(Written instruction 1)
In the passage on partitionwise joins, list each number in the example that begins "For example, if the degree of parallelism is 20", and say what each one counts.
(Written instruction 2)
Write the next part of the passage on partitionwise joins, picking up at the first numbered step after "1."
═════ Source ═════
In the parallel case, memory requirements depend on the number of partition pairs that are joined in parallel. For example, if the degree of parallelism is 20 and the number of partitions is 100, five times less memory is required because only 20 joins of two partitions are performed at the same time. The fact that partitionwise joins require less memory has a direct effect on performance. For example, the join probably does not need to write blocks to disk during the build phase of a hash join.

Back to Topic List

1. Create Two Additional Hash-Partitioned Tables and Indexes

One of the driving factors (besides parallel execution) that the Oracle database uses to decide whether or not to perform partitionwise joins is the physical structure of the objects that are joined. Two additional tables are needed to demonstrate partitionwise joins.

1.
═════ Stored data ═════
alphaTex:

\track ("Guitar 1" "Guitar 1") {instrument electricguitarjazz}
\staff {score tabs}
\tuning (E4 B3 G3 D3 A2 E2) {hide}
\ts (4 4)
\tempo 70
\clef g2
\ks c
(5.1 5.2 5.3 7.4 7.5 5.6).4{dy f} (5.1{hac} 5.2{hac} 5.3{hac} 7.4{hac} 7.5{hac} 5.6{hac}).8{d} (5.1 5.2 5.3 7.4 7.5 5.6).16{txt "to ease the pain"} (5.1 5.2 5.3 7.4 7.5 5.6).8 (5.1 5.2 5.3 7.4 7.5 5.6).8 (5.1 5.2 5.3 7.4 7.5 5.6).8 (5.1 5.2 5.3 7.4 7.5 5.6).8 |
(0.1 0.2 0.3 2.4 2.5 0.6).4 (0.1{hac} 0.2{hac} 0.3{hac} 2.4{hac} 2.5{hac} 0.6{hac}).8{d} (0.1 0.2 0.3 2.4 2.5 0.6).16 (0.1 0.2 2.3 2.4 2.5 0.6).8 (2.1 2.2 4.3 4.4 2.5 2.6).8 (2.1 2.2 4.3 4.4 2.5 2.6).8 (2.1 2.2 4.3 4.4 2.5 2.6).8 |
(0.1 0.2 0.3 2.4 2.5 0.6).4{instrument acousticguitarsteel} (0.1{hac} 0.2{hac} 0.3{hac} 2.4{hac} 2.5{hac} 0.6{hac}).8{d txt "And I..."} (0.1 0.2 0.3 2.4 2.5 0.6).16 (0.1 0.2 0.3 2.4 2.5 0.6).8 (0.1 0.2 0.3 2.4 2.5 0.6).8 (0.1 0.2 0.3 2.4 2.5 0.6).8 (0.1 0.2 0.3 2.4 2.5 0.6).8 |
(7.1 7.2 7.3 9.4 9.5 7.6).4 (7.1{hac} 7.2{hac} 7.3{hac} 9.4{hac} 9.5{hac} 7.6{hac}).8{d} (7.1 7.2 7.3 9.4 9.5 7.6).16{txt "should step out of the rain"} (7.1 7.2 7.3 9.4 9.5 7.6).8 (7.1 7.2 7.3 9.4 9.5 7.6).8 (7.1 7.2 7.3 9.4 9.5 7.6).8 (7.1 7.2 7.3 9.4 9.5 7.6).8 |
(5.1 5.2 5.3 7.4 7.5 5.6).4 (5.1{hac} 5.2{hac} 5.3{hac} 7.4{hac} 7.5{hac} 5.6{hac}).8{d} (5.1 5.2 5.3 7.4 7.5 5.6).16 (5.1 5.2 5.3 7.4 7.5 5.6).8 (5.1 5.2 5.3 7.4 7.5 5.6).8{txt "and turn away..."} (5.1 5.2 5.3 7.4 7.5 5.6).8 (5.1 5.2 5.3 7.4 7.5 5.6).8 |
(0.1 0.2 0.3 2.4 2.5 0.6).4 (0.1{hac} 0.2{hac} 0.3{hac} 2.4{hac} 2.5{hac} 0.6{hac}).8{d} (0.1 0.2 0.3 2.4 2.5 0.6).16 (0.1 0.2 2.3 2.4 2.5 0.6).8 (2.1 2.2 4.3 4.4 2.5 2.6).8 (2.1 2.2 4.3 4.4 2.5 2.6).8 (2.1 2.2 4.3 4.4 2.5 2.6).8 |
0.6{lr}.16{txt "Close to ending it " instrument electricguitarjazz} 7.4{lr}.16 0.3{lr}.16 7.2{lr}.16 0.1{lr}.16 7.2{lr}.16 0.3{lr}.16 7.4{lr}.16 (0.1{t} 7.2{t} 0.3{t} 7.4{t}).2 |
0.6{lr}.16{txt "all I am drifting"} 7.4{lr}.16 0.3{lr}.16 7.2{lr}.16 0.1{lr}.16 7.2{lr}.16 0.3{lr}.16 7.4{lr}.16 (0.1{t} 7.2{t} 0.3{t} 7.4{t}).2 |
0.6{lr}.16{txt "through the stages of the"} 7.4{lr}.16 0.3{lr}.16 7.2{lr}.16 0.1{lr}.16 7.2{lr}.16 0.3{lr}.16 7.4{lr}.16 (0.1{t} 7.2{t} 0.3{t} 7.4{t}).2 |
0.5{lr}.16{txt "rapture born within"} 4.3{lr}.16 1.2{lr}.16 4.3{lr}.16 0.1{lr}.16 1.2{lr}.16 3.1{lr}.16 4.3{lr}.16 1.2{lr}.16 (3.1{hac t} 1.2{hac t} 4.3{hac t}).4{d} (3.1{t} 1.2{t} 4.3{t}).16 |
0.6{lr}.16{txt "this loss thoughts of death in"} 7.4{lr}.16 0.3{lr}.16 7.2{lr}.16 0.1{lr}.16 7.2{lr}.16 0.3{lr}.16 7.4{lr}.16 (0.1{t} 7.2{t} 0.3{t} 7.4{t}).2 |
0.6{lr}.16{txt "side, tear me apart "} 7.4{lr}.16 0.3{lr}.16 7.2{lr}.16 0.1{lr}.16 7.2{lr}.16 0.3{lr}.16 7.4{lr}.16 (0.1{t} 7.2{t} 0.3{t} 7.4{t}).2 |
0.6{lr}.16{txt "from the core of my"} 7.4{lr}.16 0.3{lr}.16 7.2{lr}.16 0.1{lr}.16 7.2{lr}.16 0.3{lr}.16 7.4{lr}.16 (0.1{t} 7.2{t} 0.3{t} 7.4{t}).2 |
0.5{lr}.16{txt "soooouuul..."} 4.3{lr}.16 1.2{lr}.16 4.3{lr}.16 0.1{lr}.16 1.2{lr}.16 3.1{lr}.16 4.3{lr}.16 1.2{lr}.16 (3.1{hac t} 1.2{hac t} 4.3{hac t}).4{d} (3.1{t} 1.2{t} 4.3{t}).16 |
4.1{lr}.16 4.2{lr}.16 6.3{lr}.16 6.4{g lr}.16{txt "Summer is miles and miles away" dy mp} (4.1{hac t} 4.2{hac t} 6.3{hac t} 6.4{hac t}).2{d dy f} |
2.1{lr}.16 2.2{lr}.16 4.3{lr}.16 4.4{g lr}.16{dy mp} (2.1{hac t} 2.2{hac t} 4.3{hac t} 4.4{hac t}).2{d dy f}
═════
(Reply 1)
- 20: the degree of parallelism
- 100: the number of partitions
- Five: how many times less memory is required
- 20: the number of joins performed at the same time
- Two: the number of partitions in each of those joins

(Reply 2)
Create a hash-partitioned table with the same structure as the customers dimension table. From a SQL*Plus session logged on to the SH schema, run the following SQL statements in your SQL*Plus session to create the additional structures:

                               
@
                                
c:\wkdir\create_cust_hash.sql

DROP TABLE customers_hash;
                                
CREATE TABLE customers_hash
( cust_id NUMBER
, cust_first_name VARCHAR2(20)
, cust_last_name VARCHAR2(40)
, cust_gender CHAR(1)
, cust_year_of_birth NUMBER(4)
, cust_marital_status VARCHAR2(20)
, cust_street_address VARCHAR2(40)
, cust_postal_code VARCHAR2(10)
, cust_city VARCHAR2(30)
, cust_city_id number
, cust_state_province VARCHAR2(40)
, cust_state_province_id number
, country_id number
, cust_main_phone_number VARCHAR2(25)
, cust_income_level VARCHAR2(30)
, cust_credit_limit NUMBER
, cust_email VARCHAR2(30)
, cust_total varchar2(14)
, cust_total_id number
, cust_src_id number
, cust_eff_from date
, cust_eff_to date
, cust_valid varchar2(1)
)
PCTFREE 5
PARTITION BY HASH (cust_id)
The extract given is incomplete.